Re: Event handler troubles

Post by vos »

My generic service is setup for 3 max checks. Not sure what I am not grokking properly.
rkennedy
Posts: 6579
Joined: Mon Oct 05, 2015 11:45 am

Re: Event handler troubles

Post by rkennedy »

In your testing, were you using the root user or the nagios user? If the root, please try using the nagios user.

Just to verify, what are the permissions of the folder that contains restarting-services.sh?

Code: Select all

ls -l /etc/nagios/conf.d/
ls -l /etc/nagios/
From the Nagios machine, can you trigger the restarting of the service using NRPE? Please post the full input / output of this.
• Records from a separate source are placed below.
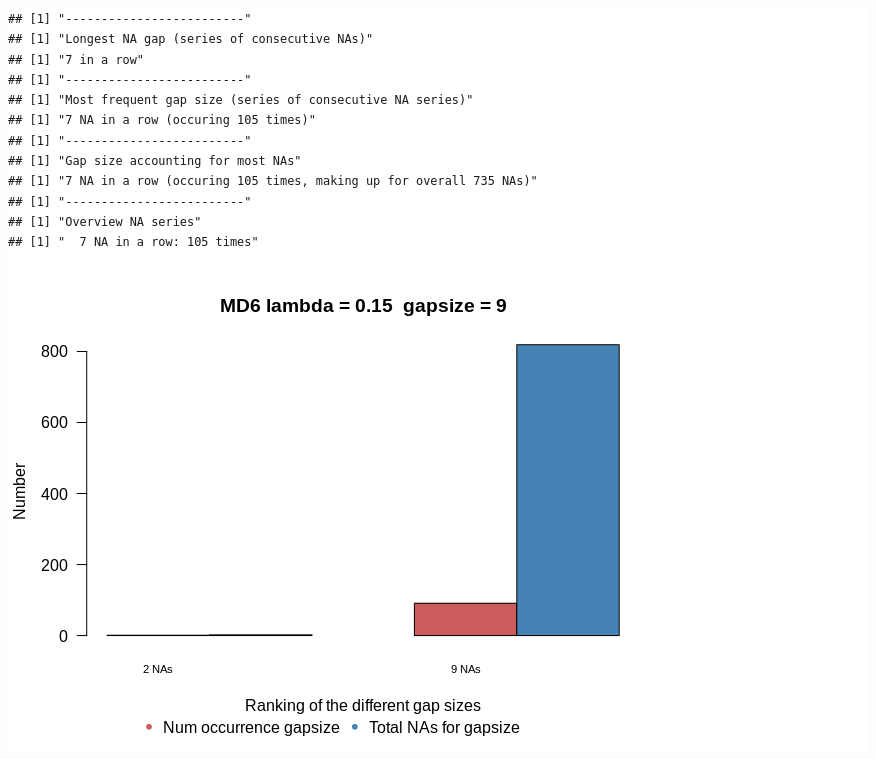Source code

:     ## [1] "-------------------------"
    ## [1] "Longest NA gap (series of consecutive NAs)"
    ## [1] "7 in a row"
    ## [1] "-------------------------"
    ## [1] "Most frequent gap size (series of consecutive NA series)"
    ## [1] "7 NA in a row (occuring 105 times)"
    ## [1] "-------------------------"
    ## [1] "Gap size accounting for most NAs"
    ## [1] "7 NA in a row (occuring 105 times, making up for overall 735 NAs)"
    ## [1] "-------------------------"
    ## [1] "Overview NA series"
    ## [1] "  7 NA in a row: 105 times"

![](ETL6.impute.sim.gapsize.MD6_files/figure-markdown_github/all_distribution_gapsize-22.png)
Just trying to figure out what point it's not working at.
Former Nagios Employee
vos
Posts: 5
Joined: Wed Mar 30, 2016 12:33 pm

Re: Event handler troubles

Post by vos »

restarting-services.sh

Code: Select all

ls -la /etc/nagios/conf.d/
total 8
drwxr-xr-x 2 nagios nagios   35 Mar 30 17:58 .
drwxr-xr-x 7 root   root   4096 Mar 30 13:26 ..
-rwxr-xr-x 1 nagios nagios 2866 Mar 30 17:58 restarting-services.sh
I ran the above script manually as both root and as the nagios user

here is output as nagios user

Code: Select all

su - nagios -c "bash -vx /etc/nagios/conf.d/restart-services.sh CRITICAL SOFT 3 MyServer.com salt-minion Check salt is alive"
Restarting service Check (3rd soft critical state)...\nsalt-minion stop/waiting
salt-minion start/running, process 7277
Running from nrpe

Code: Select all

/usr/lib/nagios/plugins/check_nrpe -H MyServer.com -c restart-service -a salt-minion
salt-minion stop/waiting
salt-minion start/running, process 7465
vos
Posts: 5
Joined: Wed Mar 30, 2016 12:33 pm

Re: Event handler troubles

Post by vos »

Figured it out :roll: I was not using max attempts properly with the script, I needed to adjust to max attempts in generic service to 4 so it sent the SOFT 3 and HARD 4. I swear I tried that earlier but I guess not. Hopefully this might help someone later on.
Locked